Dit bericht heb ik zojuist verstuurd. Het laatste hoofdstuk, hopelijk, in het jarenlange epos omtrent mijn tuin in de stad, de begroeiing en de mussenkolonie. Die jarenlange strijd met de Woningbouwvereniging ; helemaal voor mij te volgen als ik ‘mussenkolonie’ of ‘woningbouwvereniging’ intyp in dit blog…Die mussenkolonie heeft het uiteindelijk overleeft. Ze hebben naast mijn geheel afgeslankt domein, ook plekjes gevonden in dakranden in de buurt.
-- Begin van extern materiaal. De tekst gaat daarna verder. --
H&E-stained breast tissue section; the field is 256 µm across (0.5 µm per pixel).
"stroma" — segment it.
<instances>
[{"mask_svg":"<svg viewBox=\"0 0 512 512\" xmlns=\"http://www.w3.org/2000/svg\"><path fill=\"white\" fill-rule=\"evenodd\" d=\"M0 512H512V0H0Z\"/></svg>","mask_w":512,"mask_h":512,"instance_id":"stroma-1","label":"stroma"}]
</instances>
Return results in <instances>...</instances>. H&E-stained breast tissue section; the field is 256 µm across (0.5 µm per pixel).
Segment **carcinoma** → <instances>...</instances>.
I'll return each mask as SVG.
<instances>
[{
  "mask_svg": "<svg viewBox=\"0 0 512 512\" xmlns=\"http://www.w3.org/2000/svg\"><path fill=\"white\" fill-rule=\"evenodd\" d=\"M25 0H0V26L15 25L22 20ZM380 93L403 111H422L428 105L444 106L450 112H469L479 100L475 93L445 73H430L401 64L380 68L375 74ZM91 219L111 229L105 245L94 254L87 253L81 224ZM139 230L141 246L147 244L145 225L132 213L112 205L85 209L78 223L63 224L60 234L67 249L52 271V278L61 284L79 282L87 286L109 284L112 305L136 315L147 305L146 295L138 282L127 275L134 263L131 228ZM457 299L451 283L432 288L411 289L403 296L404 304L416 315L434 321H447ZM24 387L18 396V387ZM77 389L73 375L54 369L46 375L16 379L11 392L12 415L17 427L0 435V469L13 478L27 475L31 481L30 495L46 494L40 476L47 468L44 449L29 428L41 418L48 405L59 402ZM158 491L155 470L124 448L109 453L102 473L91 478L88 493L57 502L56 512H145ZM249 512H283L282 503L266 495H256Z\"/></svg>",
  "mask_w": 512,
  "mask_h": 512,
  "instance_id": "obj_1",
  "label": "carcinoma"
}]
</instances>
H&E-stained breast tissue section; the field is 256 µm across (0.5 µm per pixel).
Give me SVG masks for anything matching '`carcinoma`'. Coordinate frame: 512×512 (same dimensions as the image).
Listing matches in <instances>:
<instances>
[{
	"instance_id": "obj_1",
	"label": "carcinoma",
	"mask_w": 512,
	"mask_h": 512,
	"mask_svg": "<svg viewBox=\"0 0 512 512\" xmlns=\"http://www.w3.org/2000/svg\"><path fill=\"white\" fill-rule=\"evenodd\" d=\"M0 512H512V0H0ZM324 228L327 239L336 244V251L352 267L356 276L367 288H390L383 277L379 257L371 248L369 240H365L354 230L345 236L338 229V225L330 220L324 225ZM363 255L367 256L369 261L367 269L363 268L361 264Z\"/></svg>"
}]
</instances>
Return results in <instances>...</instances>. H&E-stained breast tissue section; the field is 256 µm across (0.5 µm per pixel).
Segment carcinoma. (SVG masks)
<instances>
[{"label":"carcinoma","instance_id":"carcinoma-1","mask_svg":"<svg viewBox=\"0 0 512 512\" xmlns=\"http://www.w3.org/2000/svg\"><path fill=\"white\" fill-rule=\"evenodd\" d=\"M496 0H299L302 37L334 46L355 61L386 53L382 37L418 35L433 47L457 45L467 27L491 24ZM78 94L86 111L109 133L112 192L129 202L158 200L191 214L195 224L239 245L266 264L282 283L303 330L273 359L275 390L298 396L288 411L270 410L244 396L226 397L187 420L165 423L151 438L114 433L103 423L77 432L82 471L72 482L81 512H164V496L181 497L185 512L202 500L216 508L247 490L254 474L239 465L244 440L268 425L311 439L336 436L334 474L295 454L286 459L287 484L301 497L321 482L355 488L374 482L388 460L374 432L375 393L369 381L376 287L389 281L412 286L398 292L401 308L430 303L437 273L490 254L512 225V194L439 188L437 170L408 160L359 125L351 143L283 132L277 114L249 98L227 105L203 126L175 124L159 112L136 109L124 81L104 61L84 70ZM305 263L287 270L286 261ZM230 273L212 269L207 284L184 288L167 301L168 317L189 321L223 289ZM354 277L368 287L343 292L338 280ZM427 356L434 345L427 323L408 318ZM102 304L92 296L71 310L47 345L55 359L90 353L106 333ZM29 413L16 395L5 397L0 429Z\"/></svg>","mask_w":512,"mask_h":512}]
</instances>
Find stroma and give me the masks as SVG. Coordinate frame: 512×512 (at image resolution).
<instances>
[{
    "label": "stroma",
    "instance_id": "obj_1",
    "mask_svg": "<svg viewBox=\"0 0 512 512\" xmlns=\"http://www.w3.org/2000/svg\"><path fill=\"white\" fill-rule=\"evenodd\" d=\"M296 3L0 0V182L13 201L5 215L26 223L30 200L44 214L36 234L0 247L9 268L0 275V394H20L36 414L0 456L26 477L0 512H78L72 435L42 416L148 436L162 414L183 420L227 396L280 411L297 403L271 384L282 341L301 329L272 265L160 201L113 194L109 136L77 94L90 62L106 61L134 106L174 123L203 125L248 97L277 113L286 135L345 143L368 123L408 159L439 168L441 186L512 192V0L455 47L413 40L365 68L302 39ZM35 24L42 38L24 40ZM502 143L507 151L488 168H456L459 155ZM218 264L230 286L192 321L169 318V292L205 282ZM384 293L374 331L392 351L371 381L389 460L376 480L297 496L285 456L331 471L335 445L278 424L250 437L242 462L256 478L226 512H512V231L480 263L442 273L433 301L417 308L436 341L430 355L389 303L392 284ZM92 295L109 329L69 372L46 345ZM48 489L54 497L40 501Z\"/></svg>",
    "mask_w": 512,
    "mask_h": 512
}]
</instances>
Ze hebben een tactiek ontwikkeld om zich toch veilig te voelen in die ene flard klimop en bruidssluier die er nog over is: ze verzamelen zich s’avonds allemaal in de lijsterbes boom ervoor en vliegen dan tegelijk hun nesten in, die nu als een flatgebouw, geconcentreerd boven en naast elkaar liggen.
En toen ontstond er een nieuw hoofdstuk: de woningbouwvereniging wil de klimop en laurierkers achter bij de berging als geheel verwijderen. Daar, waar ik in de zomer in een hangmat kon schommelen. Er is een lekkage ontstaan bij de buurvrouw, die na het overlijden van J. geheel in paniek is, hoe zij het allemaal moet doen, alleen. J. deed alles. Huilend zei ze tegen mij in het voorjaar dat ze nu voor het eerst onkruid uit de tuin getrokken had. Ze wil op termijn een onderhoudsvrije tuin: dat betekent dus steen en beton en mijn wilde ‘oerwoudtuin’ staat nu in de weg… Terwijl J. er ook wel lol in had. Maar J. heeft ook verborgen voor mij gehouden dat hij al reparaties had verricht bij de berging, om lekkage te voorkomen…
Enfin.
PS Weer fijn in mijn boshuisje, waar ik de maan zie opkomen.